■ PROBLEM 1:
Does each statement below agree with the short biography of Erdal Özyağcılar? (a) He was born in Bursa. (b) He began his acting career in 1970. (c) Yabancı Damat is famous only in Turkey. Answer yes or no for each, and quote the words of the biography that settle it.

■ PASSAGE PROVIDED:

━━━━━━

Erdal Özyağcılar (born 4 August 1948) is a Turkish actor. He has appeared in films, on the stage and on television.

Biography 
Özyağcılar was born in 1948 in Bursa. He started his acting career in 1967, with the movie "Ölüm Tarlası" (Field of Death). He is a theater artist as well as a screen actor, who had roles in many plays, movies and TV series. He also appeared in TV commercials.

Özyağcılar is a popular character in the TV series Yabancı Damat, which is famous both in Turkey and Greece.

━━━━━━

■ ENTRIES PROVIDED:
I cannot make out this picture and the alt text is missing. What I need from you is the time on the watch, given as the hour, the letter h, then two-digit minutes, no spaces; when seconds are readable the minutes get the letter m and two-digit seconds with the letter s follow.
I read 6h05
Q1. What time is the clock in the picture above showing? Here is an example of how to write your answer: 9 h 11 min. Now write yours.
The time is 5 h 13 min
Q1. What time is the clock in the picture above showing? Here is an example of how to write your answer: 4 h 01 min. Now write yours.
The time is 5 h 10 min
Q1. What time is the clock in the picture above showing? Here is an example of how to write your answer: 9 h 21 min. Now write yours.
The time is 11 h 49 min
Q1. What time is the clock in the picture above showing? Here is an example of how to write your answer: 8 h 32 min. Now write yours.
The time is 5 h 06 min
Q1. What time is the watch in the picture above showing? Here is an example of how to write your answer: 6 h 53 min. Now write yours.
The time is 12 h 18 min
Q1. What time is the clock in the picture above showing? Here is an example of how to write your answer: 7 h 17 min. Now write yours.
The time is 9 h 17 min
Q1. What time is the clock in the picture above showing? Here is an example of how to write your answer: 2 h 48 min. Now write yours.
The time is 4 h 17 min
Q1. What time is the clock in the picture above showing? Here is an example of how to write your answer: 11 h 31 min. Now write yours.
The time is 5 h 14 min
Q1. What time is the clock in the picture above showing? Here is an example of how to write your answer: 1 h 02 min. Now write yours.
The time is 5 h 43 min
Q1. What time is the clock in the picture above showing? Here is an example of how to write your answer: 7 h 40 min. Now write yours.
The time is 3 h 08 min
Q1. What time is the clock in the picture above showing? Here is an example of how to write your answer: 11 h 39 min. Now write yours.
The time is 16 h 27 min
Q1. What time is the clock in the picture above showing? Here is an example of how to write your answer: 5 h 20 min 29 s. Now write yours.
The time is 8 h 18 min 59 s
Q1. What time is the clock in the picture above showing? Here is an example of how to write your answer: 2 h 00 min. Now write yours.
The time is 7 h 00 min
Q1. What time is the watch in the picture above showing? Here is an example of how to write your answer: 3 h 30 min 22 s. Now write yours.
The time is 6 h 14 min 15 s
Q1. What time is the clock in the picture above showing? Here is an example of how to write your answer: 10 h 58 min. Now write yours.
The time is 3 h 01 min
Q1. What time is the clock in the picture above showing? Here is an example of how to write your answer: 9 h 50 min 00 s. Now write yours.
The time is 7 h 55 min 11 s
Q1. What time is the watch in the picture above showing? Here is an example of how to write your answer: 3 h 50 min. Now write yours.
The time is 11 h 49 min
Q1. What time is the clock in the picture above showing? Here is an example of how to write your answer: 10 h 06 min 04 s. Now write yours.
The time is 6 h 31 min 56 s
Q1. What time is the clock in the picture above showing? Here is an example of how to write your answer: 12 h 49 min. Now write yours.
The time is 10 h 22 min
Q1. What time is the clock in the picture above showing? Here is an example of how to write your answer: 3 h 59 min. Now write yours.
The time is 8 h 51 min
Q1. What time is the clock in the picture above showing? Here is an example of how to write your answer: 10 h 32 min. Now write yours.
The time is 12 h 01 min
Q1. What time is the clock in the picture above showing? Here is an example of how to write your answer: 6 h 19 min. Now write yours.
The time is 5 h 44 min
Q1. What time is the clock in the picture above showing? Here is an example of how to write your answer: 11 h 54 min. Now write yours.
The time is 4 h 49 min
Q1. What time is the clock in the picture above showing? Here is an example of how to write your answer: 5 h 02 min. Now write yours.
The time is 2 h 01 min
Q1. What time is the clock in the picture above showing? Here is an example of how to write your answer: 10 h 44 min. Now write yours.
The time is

━━━━━━

■ PROBLEM 2:
In the records, take the part that opens with the line containing "50 min. Now write yours." and closes with the line containing "The time is 10 h 22 min". Switch "clock" to "timepiece", change nothing else, and give back only those lines.

■ FINAL RESULT 1:
(a) Yes: "Özyağcılar was born in 1948 in Bursa."
(b) No: "He started his acting career in 1967"
(c) No: "which is famous both in Turkey and Greece."

■ FINAL RESULT 2:
Q1. What time is the watch in the picture above showing? Here is an example of how to write your answer: 3 h 50 min. Now write yours.
The time is 11 h 49 min
Q1. What time is the timepiece in the picture above showing? Here is an example of how to write your answer: 10 h 06 min 04 s. Now write yours.
The time is 6 h 31 min 56 s
Q1. What time is the timepiece in the picture above showing? Here is an example of how to write your answer: 12 h 49 min. Now write yours.
The time is 10 h 22 min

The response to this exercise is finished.